How People In The ‘Blue Zones’ Are Living Longer Than The Rest Of Us
More red wine? Sounds good to me.
Dan Buettner, a National Geographic Fellow, and bestselling author, is the founder of ‘Blue Zones.’ The non-scientific term refers to five places in the world where people live longer and are healthier than the rest of us.
Okinawa in Japan, Sardinia in Italy, Nicoya in Costa Rica, Ikaria in Greece, and Loma Linda in California – are the five Blue Zones, each with a life expectancy rate of over 90 and 100.
Genetics only account for 20-30% of longevity. So this means that a person’s lifestyle and diet has a massive impact on your lifespan.
Most groups in the Blue Zones live on a 95% plant-based diet – eating meat around five times a month.
Avoiding meat consumption has proven to reduce heart disease, cancer, and strokes, and diabetes.
Lifestyle choices that contribute to the healthy lives of those in the Blue Zones are:
- Restricting calories - following ‘the 80% rule’ (hara hachi bu). This rule consists of eating at a slow pace until you are only 80% full.
- Periodic fasting - Fasting reduces weight, blood pressure, and cholesterol. Icarian people have a long line of history relating to a Greek Orthodox Christian background. Fasting during religious holidays is a popular act of worship for this religious group.

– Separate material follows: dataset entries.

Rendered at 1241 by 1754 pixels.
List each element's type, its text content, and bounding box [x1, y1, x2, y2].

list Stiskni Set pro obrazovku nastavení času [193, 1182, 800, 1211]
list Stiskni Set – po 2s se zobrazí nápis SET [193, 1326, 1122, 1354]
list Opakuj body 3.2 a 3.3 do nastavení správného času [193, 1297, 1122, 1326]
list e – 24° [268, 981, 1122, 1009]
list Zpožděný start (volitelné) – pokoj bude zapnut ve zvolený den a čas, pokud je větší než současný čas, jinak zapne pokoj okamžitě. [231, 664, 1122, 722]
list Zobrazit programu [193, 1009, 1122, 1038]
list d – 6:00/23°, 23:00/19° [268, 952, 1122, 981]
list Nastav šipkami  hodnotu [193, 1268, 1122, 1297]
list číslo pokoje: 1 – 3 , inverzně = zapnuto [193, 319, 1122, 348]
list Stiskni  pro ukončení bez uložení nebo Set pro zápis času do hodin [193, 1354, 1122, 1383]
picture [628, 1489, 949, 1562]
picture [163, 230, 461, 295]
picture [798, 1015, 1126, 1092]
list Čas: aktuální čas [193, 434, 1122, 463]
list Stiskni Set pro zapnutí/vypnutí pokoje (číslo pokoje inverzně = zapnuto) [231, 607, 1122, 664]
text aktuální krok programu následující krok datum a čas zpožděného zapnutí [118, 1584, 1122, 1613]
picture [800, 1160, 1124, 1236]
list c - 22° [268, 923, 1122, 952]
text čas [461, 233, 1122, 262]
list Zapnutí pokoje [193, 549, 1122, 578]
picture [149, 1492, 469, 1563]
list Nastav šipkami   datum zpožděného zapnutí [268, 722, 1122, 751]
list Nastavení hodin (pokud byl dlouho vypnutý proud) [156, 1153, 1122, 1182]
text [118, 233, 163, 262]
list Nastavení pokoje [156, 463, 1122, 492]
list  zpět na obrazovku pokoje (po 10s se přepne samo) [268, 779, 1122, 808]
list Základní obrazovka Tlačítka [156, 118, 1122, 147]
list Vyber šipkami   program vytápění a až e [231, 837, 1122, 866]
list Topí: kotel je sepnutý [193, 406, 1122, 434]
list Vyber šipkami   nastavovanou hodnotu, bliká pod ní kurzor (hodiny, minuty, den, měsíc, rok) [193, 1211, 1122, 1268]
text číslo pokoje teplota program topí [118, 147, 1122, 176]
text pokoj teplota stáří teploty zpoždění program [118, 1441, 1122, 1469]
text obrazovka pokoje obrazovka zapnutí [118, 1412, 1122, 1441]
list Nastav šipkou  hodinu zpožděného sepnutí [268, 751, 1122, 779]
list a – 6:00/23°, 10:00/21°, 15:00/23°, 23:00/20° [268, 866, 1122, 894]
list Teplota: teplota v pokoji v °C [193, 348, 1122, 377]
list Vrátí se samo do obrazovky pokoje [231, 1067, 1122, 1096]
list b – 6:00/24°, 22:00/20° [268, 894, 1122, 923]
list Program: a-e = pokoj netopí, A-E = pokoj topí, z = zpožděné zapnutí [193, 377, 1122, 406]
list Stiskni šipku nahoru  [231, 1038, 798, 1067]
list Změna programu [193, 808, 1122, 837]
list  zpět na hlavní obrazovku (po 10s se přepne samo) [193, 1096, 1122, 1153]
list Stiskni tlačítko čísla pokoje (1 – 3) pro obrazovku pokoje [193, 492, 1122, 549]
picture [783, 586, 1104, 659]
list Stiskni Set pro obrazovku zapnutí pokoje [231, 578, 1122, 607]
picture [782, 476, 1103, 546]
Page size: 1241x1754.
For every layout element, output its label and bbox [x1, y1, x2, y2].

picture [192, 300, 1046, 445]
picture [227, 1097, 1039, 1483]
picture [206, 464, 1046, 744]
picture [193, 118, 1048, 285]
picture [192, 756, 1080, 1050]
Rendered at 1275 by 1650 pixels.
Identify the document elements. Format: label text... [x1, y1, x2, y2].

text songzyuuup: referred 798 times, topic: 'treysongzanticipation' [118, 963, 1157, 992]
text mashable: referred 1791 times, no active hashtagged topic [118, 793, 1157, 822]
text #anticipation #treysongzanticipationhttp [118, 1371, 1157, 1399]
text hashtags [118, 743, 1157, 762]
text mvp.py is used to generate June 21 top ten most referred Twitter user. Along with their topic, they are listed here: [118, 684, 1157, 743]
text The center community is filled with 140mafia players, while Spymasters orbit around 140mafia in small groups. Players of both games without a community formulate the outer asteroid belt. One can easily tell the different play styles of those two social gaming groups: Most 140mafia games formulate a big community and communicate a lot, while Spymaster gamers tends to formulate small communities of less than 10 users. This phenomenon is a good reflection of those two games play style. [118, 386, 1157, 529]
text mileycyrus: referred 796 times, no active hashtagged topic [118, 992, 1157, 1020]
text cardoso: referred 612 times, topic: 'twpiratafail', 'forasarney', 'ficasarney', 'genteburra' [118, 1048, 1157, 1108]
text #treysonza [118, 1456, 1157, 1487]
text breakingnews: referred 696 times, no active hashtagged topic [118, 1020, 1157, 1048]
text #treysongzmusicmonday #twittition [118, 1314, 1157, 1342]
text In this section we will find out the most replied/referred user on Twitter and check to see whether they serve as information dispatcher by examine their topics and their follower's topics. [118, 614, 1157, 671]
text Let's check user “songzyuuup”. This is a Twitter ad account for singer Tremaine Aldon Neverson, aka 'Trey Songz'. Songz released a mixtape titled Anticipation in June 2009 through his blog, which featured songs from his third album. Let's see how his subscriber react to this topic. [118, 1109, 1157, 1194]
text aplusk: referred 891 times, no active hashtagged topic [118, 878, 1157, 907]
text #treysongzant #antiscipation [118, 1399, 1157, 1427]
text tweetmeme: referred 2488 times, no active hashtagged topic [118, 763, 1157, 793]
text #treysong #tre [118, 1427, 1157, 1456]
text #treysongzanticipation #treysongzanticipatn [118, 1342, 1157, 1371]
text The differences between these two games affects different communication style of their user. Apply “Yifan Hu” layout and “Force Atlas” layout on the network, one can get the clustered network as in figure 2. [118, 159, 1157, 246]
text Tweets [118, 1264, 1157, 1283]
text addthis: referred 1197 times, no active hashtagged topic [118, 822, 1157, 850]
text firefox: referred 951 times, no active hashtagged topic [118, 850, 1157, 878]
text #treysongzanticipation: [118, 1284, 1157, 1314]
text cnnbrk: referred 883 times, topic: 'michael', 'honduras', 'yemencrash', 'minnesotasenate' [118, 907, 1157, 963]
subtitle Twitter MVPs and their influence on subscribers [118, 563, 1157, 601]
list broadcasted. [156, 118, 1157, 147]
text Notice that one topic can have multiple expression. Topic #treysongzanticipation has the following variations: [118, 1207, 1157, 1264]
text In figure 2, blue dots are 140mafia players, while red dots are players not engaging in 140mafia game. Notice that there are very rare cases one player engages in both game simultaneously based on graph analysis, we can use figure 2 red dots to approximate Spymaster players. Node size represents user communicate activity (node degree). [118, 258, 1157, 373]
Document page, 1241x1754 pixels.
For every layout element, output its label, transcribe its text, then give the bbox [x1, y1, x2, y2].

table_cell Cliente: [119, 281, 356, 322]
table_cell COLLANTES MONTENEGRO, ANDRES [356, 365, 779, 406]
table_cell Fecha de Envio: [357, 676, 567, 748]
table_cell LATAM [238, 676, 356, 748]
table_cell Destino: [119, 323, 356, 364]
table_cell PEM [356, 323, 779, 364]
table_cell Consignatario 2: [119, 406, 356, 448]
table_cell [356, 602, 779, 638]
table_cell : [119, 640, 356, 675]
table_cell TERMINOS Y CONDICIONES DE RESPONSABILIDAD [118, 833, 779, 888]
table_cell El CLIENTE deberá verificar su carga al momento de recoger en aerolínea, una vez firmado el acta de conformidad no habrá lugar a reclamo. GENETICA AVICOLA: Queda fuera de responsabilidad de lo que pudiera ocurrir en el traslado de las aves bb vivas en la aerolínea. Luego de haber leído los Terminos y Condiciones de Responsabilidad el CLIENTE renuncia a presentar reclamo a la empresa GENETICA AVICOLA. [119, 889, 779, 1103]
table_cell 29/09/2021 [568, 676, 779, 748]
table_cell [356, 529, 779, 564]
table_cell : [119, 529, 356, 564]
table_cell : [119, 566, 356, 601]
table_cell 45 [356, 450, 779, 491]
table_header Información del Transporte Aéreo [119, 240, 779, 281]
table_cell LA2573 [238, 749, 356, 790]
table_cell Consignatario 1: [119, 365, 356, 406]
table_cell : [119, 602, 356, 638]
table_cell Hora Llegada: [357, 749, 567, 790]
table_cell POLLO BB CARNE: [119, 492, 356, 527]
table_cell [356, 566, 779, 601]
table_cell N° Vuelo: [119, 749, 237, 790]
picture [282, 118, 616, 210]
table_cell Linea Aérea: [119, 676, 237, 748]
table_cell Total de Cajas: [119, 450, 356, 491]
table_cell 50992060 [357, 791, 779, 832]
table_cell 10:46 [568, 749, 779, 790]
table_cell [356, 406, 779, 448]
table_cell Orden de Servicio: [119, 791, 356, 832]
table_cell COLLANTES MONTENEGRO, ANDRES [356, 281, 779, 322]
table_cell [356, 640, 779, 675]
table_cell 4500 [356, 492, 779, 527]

- Moderate alcohol consumption – drinking red wine instead of others, as it has a high number of antioxidants.
- Exercise – not going to the gym, but walking, cooking, swimming, gardening, etc.
- Getting a good amount of sleep - having daytime naps of less than 30 minutes.
- Being in touch with your spiritual side – it reduces depression.
- Surround yourself with younger people – for people above the age of 40, being in the company of young people, keeps you young!
- Have a healthy social circle – to avoid picking up unhealthy habits.